DIRECTIONS FOR THIS TASK =>
Translate into Spanish this sentence from the patch announcement below: "Since the earlier proxy-execution preparation patches have been queued in tip/sched/core, I wanted to send out the next chunk of Proxy Execution - an approach for a generalized form of priority inheritance."

EXCERPT PROVIDED =>
+++++

[<prev] [next>] [thread-next>] [day] [month] [year] [list]
Message-ID: <20241106025656.2326794-1-jstultz@google.com>
Date: Tue, 5 Nov 2024 18:56:40 -0800
From: John Stultz <jstultz@...gle.com>
To: LKML <linux-kernel@...r.kernel.org>
Cc: John Stultz <jstultz@...gle.com>, Joel Fernandes <joelaf@...gle.com>,
Qais Yousef <qyousef@...alina.io>, Ingo Molnar <mingo@...hat.com>,
Peter Zijlstra <peterz@...radead.org>, Juri Lelli <juri.lelli@...hat.com>,
Vincent Guittot <vincent.guittot@...aro.org>, Dietmar Eggemann <dietmar.eggemann@....com>,
Valentin Schneider <vschneid@...hat.com>, Steven Rostedt <rostedt@...dmis.org>,
Ben Segall <bsegall@...gle.com>, Zimuzo Ezeozue <zezeozue@...gle.com>, Mel Gorman <mgorman@...e.de>,
Will Deacon <will@...nel.org>, Waiman Long <longman@...hat.com>, Boqun Feng <boqun.feng@...il.com>,
"Paul E. McKenney" <paulmck@...nel.org>, Metin Kaya <Metin.Kaya@....com>,
Xuewen Yan <xuewen.yan94@...il.com>, K Prateek Nayak <kprateek.nayak@....com>,
Thomas Gleixner <tglx@...utronix.de>, Daniel Lezcano <daniel.lezcano@...aro.org>, kernel-team@...roid.com
Subject: [RFC][PATCH v13 0/7] Single CPU Proxy Execution (v13)
Hey All,
Since the earlier proxy-execution preparation patches have
been queued in tip/sched/core, I wanted to send out the next
chunk of Proxy Execution - an approach for a generalized form of
priority inheritance.
In this series, I’m only submitting the logic to support Proxy
Execution as both a build and runtime option, the mutex
blocked_on rework, some small fixes for assumptions that proxy
changes, and the initial logic to run lock owners in place of
the waiting task on the same cpu.
With v13 of this series, there have been quite a number of
changes:
* Mostly dealing with collisions from changes that landed in
6.12-rc1
* The most basic of handling of delayed dequeued tasks (just
deactivate for now)

+++++

[Records excerpted from a collection]
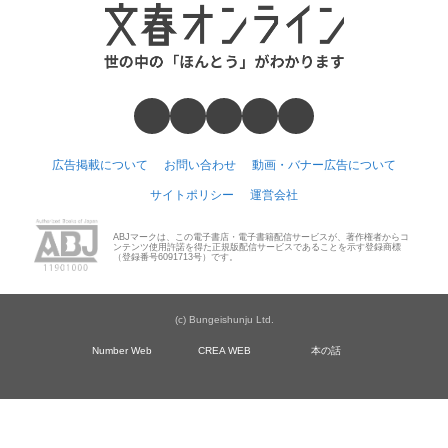
広告掲載について
お問い合わせ
動画・バナー広告について
サイトポリシー
運営会社
ABJマークは、この電子書店・電子書籍配信サービスが、著作権者からコ
ンテンツ使用許諾を得た正規版配信サービスであることを示す登録商標
（登録番号6091713号）です。
(c) Bungeishunju Ltd.
Number Web
CREA WEB
本の話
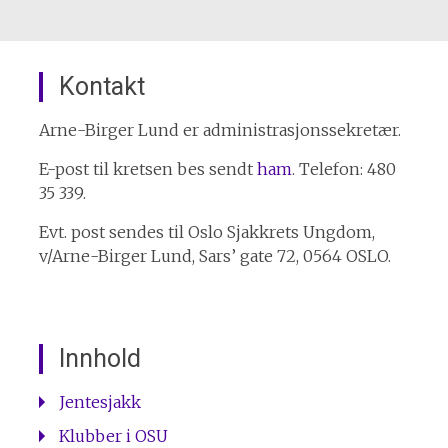
Kontakt
Arne-Birger Lund er administrasjonssekretær.
E-post til kretsen bes sendt
ham
. Telefon: 480
35 339.
Evt. post sendes til Oslo Sjakkrets Ungdom,
v/Arne-Birger Lund, Sars’ gate 72, 0564 OSLO.
Innhold
Jentesjakk
Klubber i OSU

+++++

SOLUTION TO THIS PROBLEM =>
Dado que los parches anteriores de preparación para proxy-execution ya se han puesto en cola en tip/sched/core, quería enviar el siguiente bloque de Proxy Execution, un enfoque para una forma generalizada de herencia de prioridad.